Work instruction:
Please go line by line through the material and copy each one containing the word "dasharray".

(Input data begins)

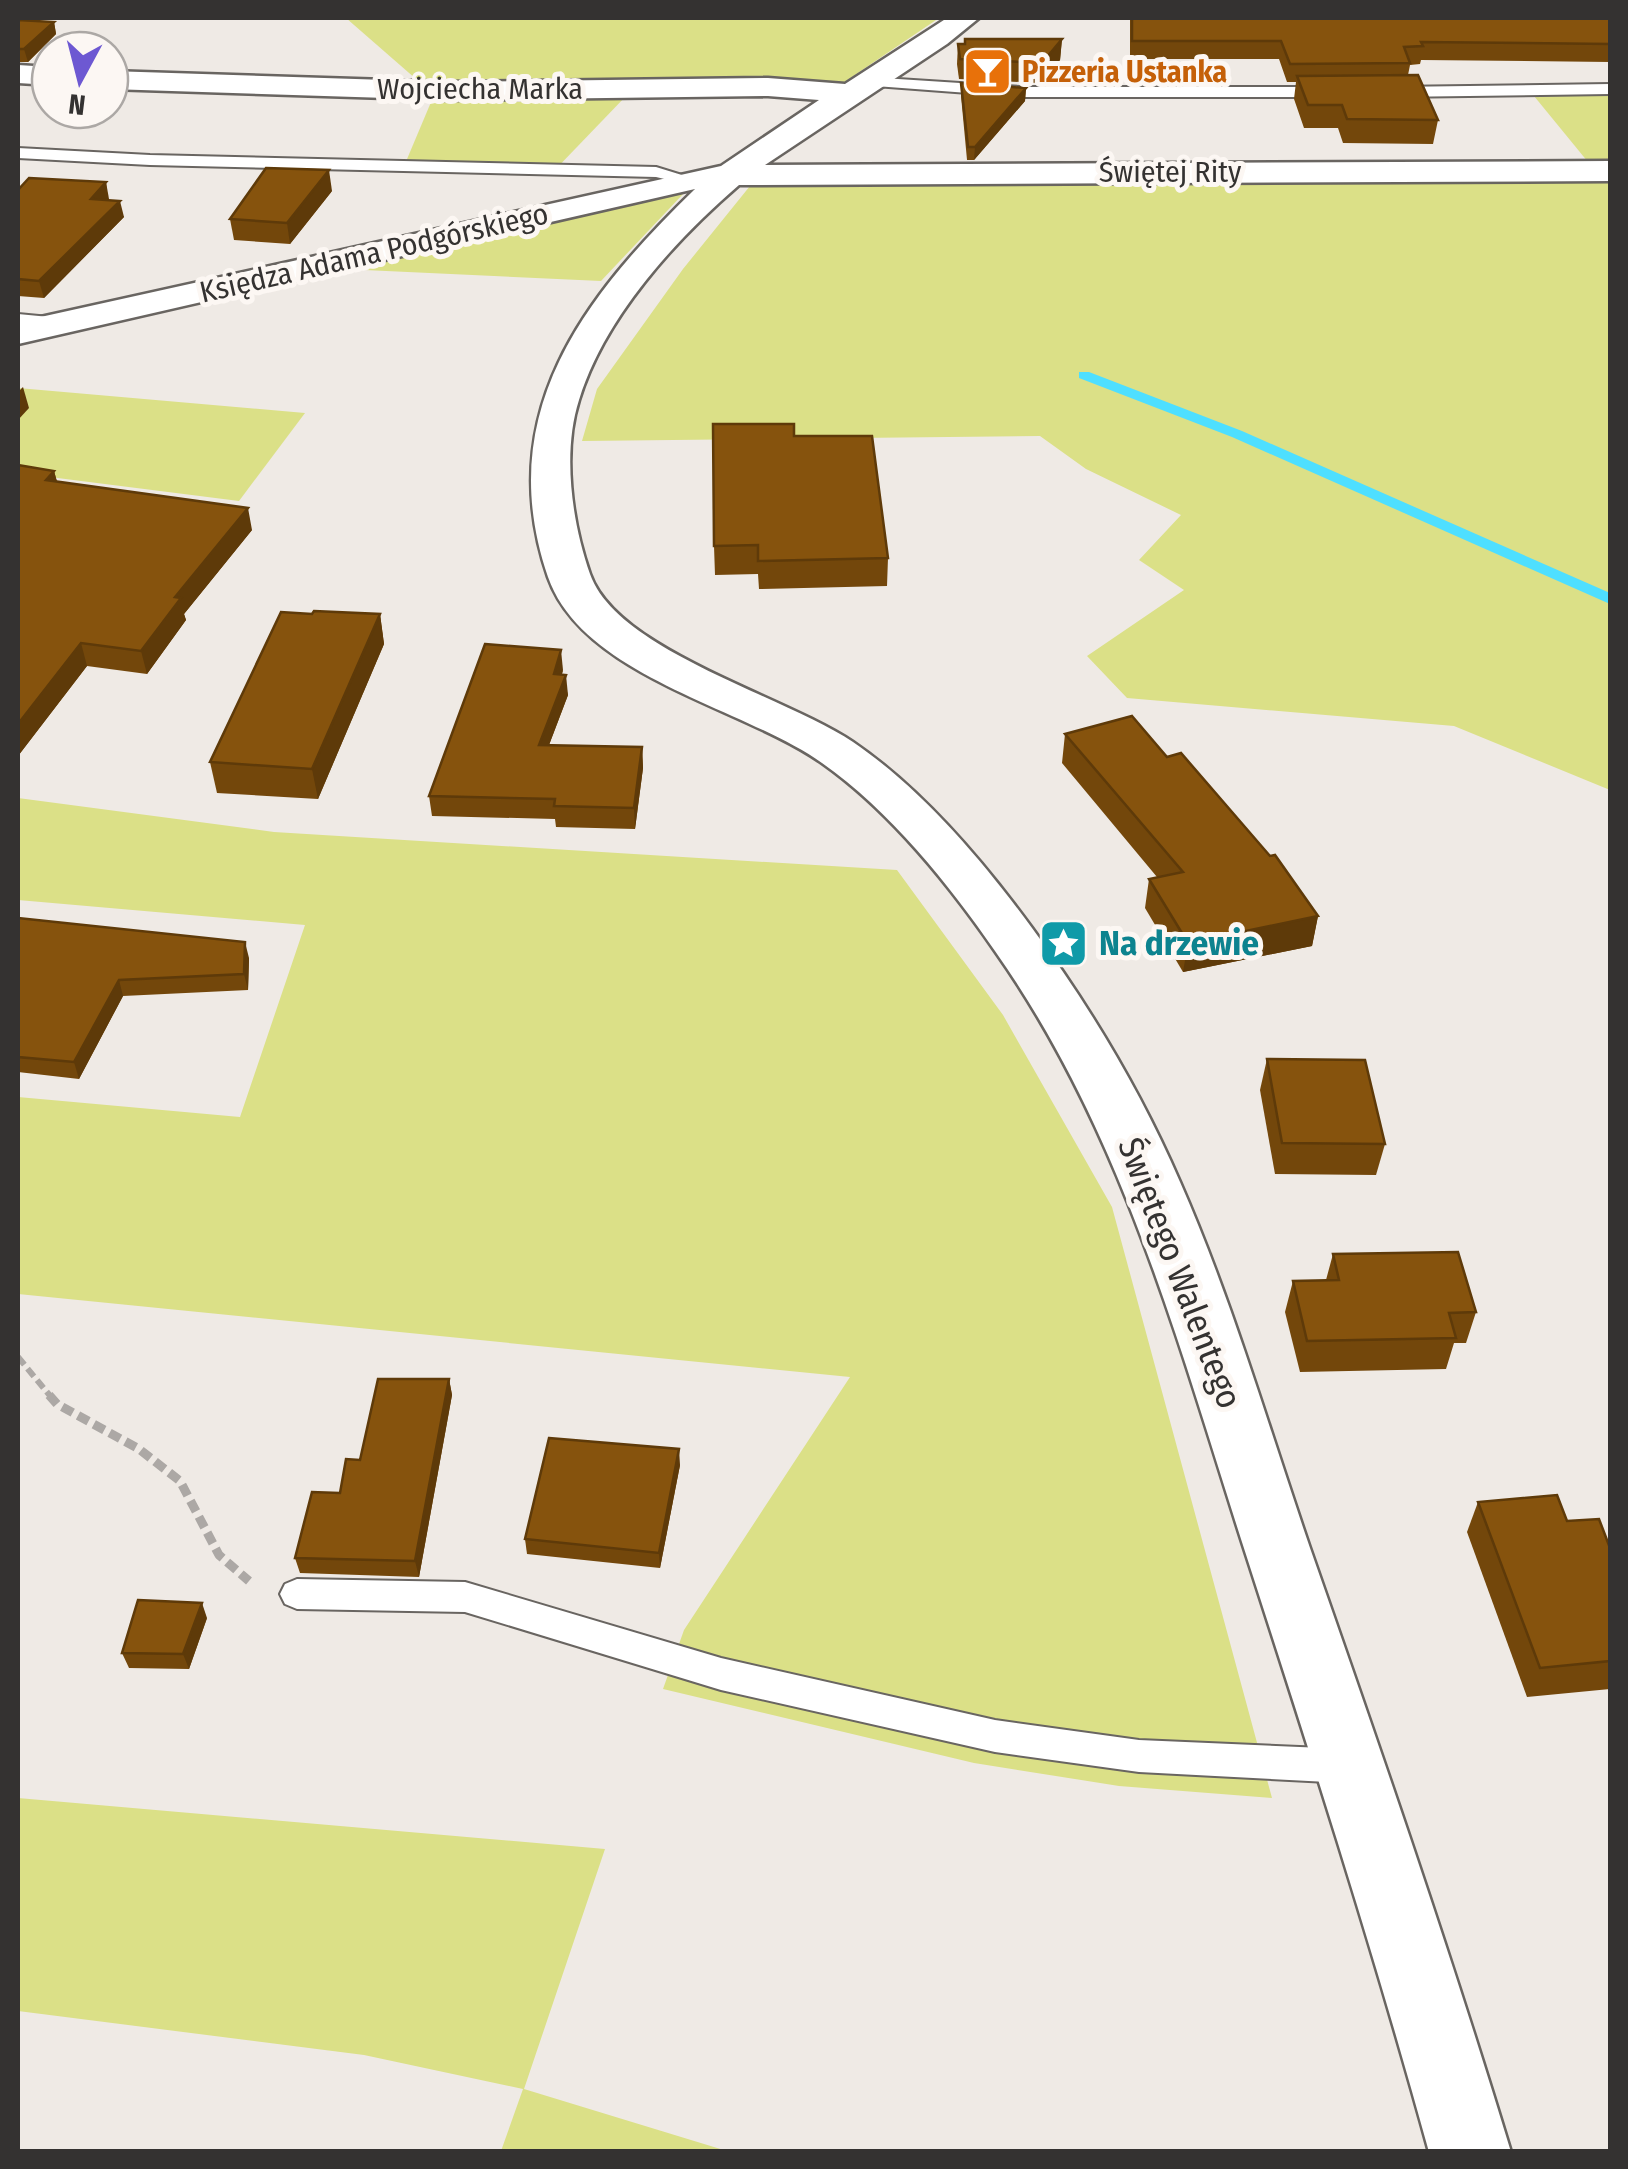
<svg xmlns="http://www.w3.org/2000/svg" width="1628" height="2169" viewBox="0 0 1628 2169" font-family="'Fira Sans Condensed',sans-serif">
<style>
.green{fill:#dbe087}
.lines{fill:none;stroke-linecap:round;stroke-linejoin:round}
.stream{fill:#4edfff;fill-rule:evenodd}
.lane-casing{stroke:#696561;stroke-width:4}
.street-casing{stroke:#696561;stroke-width:5}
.path-far1{stroke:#aca8a5;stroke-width:6;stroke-dasharray:10 5;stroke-linecap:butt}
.path{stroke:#aca8a5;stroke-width:9;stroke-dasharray:12 6;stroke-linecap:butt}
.lane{fill:#fff;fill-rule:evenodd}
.street{fill:#fff;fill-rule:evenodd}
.wall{fill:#73470b}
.shaded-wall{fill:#5e3a09}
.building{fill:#86530d;stroke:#5e3a09;stroke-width:2.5}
.labels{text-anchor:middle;stroke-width:10;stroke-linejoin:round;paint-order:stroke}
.far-food-label{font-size:30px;font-weight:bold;fill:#c56008;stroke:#fcf7f3;text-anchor:start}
.far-street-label{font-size:30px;fill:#343231;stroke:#fcf7f3}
.culture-label{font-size:35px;font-weight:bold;fill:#0d838f;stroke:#fcf7f3;text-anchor:start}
.street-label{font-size:35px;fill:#343231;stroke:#fcf7f3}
</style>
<rect width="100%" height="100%" fill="#efeae5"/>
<!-- green -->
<g class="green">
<path d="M 346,18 L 939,18 L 843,83 L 424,86 Z"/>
<path d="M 434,95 L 627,95 L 551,174 L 402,171 Z"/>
<path d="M 1534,96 L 1610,96 L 1610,162 L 1588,162 Z"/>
<path d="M 1610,175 L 1610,790 L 1454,726 L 1127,698 L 1087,656 L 1184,590 L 1139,560 L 1181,515 L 1086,469 L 1040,436 L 582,441 L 597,389 L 683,269 L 754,181 Z"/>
<path d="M 679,188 L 684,193 L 601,281 L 343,269 Z"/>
<path d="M 18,388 L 305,413 L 239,501 L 18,473 Z"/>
<path d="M 18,798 L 274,832 L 897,870 L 1003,1015 L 1112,1207 L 1272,1798 L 1119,1786 L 974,1763 L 663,1689 L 684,1630 L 850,1377 L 18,1294 L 18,1097 L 240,1117 L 305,925 L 18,900 Z"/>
<path d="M 18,1798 L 605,1849 L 524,2089 L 727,2151 L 501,2151 L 523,2089 L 364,2055 L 18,2011 Z"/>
</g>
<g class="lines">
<!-- stream -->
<path class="stream" d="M 1079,372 L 1089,372 L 1242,431 L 1610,593 L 1610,604 L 1232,437 L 1079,378 Z"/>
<defs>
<g id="lane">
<path d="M 867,77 L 1020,87 L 1329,87 L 1337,92 L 1329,97 L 1020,97 L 862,85 L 862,79 Z"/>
<path d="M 1610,84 L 1610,94 L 1392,97 L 1384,92 L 1392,87 Z"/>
<path d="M 18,148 L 150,155 L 656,167 L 698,180 L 690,185 L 656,177 L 150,165 L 18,158 Z"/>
<path d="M 18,314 L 60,318 L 69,323 L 60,328 L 18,324 Z"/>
<path d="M 297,1579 L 465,1582 L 721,1658 L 995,1720 L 1139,1740 L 1347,1749 L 1360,1754 L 1365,1766 L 1360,1778 L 1347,1783 L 1139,1772 L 995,1752 L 721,1690 L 465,1612 L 297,1609 L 285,1604 L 280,1594 L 285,1584 Z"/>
</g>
<g id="street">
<path d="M 947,18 L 979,18 L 947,44 L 765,165 L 1610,161 L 1610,181 L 739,185 C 675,240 604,318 579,400 C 562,453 572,523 590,574 C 617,651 785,696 853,742 C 922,789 983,861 1032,928 C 1090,1007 1141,1092 1180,1182 C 1232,1300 1268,1426 1310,1548 C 1380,1748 1449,1948 1511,2152 L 1429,2152 C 1372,1945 1307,1743 1241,1539 C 1176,1335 1120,1128 995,951 C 948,883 890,811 822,763 C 743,707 583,677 548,577 C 492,414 583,298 695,189 L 18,344 L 18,322 L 721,166 L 819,100 L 768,96 L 449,100 L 110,89 L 110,71 L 449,82 L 768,78 L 845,84 Z"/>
<path d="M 18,65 L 50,67 L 50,85 L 18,83 Z"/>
</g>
</defs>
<!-- lane casing -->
<use href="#lane" class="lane-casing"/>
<!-- street casing -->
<use href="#street" class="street-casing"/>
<!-- path-far1 -->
<path class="path-far1" d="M 18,1357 L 51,1397"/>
<!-- path -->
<path class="path" d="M 49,1395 L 57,1404 L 139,1449 L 180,1481 L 219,1555 L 249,1581"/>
<!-- lane -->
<use href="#lane" class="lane"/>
<!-- street -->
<use href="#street" class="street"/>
</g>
<!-- wall -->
<g class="wall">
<path d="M 1130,18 L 1610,18 L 1610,62 L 1421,60 L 1420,64 L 1410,65 L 1408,75 L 1438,120 L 1433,144 L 1343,143 L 1338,128 L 1304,128 L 1294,99 L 1296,82 L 1287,82 L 1279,59 L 1130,59 Z"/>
<path d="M 18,20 L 54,22 L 56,34 L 28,62 L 18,62 Z"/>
<path d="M 1062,39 L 1060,60 L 1040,83 L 959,79 L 957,64 L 958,44 Z"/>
<path d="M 961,83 L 1026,88 L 1025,101 L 974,160 L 967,160 L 961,96 Z"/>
<path d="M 106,182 L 108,200 L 124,217 L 44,298 L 18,296 L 18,190 Z"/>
<path d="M 332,191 L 290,244 L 234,240 L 230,219 Z"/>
<path d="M 794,436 L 888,558 L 887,586 L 759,589 L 758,574 L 715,575 L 714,546 Z"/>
<path d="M 54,471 L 57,482 L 252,530 L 184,614 L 186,620 L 147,674 L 87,666 L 18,756 Z"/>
<path d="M 312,614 L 380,614 L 384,644 L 318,799 L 217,793 L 210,762 Z"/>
<path d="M 563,670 L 562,674 L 568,695 L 549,745 L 642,747 L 643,768 L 635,829 L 556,827 L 555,819 L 432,816 L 429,796 Z"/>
<path d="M 1065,734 L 1167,757 L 1318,916 L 1312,946 L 1183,972 L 1145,908 L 1149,879 L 1157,877 L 1062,763 Z"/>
<path d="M 18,918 L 249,958 L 248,990 L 123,996 L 79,1079 L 18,1072 Z"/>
<path d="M 1267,1059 L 1385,1144 L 1376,1175 L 1275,1174 L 1260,1090 Z"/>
<path d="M 1333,1254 L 1476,1312 L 1466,1343 L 1454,1343 L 1446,1369 L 1300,1372 L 1285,1312 L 1293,1281 L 1326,1280 Z"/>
<path d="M 449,1379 L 452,1395 L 419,1577 L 300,1573 L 295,1558 L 340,1493 L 360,1460 Z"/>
<path d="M 680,1465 L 660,1568 L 527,1554 L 525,1539 Z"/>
<path d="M 1478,1502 L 1567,1521 L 1610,1548 L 1610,1689 L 1527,1697 L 1467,1532 Z"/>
<path d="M 207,1618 L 189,1669 L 129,1668 L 122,1653 Z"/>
</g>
<!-- shaded-wall -->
<g class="shaded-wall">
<path d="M 54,22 L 56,34 L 28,62 L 24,49 Z"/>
<path d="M 1062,39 L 1060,60 L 1040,83 L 1042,63 Z"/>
<path d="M 1026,88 L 1025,101 L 974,160 L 975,147 Z"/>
<path d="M 329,170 L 332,191 L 290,244 L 287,223 Z"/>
<path d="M 106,182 L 109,199 L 95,216 L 91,199 Z"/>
<path d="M 120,201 L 124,217 L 44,298 L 39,281 Z"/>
<path d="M 23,387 L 29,408 L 18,420 L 18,392 Z"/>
<path d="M 54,471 L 60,492 L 46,480 Z"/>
<path d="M 248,508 L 252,530 L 184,614 L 186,620 L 147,674 L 141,651 L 175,597 Z"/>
<path d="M 380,614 L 384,644 L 318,799 L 312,769 Z"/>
<path d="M 81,643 L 87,666 L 18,756 L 18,724 Z"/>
<path d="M 561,650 L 563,670 L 556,694 L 554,674 Z"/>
<path d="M 566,675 L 568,695 L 541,766 L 539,745 Z"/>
<path d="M 642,747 L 643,768 L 635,829 L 634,808 Z"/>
<path d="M 1318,916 L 1312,946 L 1183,972 L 1188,943 Z"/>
<path d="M 245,942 L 249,958 L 248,990 L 244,974 Z"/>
<path d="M 119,980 L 123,996 L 79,1079 L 74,1062 Z"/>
<path d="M 449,1379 L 452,1395 L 419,1577 L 415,1561 Z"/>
<path d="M 679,1449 L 680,1465 L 660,1568 L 659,1553 Z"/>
<path d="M 202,1603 L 207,1618 L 189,1669 L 183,1654 Z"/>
</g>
<!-- building -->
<g class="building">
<path d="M 1132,18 L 1610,18 L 1610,44 L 1421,42 L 1423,46 L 1404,47 L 1410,63 L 1290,64 L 1281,41 L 1132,41 Z"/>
<path d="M 18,20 L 54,22 L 24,49 L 18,49 Z"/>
<path d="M 965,39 L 1062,39 L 1042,63 L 960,59 L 958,44 L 965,44 Z"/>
<path d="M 1418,75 L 1438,120 L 1347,119 L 1342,105 L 1308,105 L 1297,76 Z"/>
<path d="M 961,83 L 1026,88 L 975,147 L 968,147 Z"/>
<path d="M 266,168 L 329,170 L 287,223 L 230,219 Z"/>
<path d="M 29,178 L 106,182 L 91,199 L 120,201 L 39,281 L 18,279 L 18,190 Z"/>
<path d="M 713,424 L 794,424 L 794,436 L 872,436 L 888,558 L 758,561 L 758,545 L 714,546 Z"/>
<path d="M 18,465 L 54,471 L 46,480 L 248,508 L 175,597 L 181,598 L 141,651 L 81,643 L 18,724 Z"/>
<path d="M 314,611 L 380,614 L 312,769 L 210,762 L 281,612 L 312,614 Z"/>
<path d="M 485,644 L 561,650 L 554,674 L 566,675 L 539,745 L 642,747 L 634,808 L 554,806 L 555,799 L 429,796 Z"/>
<path d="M 1132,716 L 1167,757 L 1181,753 L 1270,856 L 1275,855 L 1318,916 L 1188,943 L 1149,879 L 1183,872 L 1065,734 Z"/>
<path d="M 18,918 L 245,942 L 244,974 L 119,980 L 74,1062 L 18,1057 Z"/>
<path d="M 1267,1059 L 1365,1060 L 1385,1144 L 1282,1143 Z"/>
<path d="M 1458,1252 L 1476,1312 L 1449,1313 L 1456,1338 L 1307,1341 L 1293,1281 L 1339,1280 L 1333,1254 Z"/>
<path d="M 378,1379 L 449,1379 L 415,1561 L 295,1558 L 312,1492 L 340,1493 L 346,1459 L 360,1460 Z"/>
<path d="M 549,1438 L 679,1449 L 659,1553 L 525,1539 Z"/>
<path d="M 1557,1495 L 1567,1521 L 1599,1519 L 1610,1548 L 1610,1661 L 1540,1668 L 1478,1502 Z"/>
<path d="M 138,1600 L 202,1603 L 183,1654 L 122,1653 Z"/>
</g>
<!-- icons -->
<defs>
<symbol id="bar-square" viewBox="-11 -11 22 22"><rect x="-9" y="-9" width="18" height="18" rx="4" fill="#e8710a" stroke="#fcf7f3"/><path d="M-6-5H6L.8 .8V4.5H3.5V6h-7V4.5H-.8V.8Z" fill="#fff"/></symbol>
<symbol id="sight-square" viewBox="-11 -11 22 22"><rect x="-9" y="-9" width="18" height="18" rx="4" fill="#0f9aa8" stroke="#fcf7f3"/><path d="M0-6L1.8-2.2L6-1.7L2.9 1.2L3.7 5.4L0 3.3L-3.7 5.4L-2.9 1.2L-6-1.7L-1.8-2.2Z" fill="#fff"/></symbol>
</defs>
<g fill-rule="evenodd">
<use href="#bar-square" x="960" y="44" width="55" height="55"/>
<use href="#sight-square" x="1036" y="916" width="55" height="55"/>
</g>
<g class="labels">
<!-- far-food labels -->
<g class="far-food-label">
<text x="1022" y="82">Pizzeria Ustanka</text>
</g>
<!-- far-street labels -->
<g class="far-street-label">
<text x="480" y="99">Wojciecha Marka</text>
<text x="1170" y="182">Świętej Rity</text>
<text transform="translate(374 253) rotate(-13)" y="10">Księdza Adama Podgórskiego</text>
</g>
<!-- culture labels -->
<g class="culture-label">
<text x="1099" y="955">Na drzewie</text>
</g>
<!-- street labels -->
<g class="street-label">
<text transform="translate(1180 1273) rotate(69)" y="12">Świętego Walentego</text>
</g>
</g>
<!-- border -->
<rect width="1628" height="2169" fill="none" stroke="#343231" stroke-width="40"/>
<!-- north arrow -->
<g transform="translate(80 80) rotate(187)"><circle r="48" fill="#fcf7f3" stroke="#aca8a5" stroke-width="2.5"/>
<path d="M0-8L18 38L0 25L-18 38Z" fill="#6d58d2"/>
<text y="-15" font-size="28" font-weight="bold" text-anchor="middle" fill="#343231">N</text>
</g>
</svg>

(Input data ends)

The answer:
.path-far1{stroke:#aca8a5;stroke-width:6;stroke-dasharray:10 5;stroke-linecap:butt}
.path{stroke:#aca8a5;stroke-width:9;stroke-dasharray:12 6;stroke-linecap:butt}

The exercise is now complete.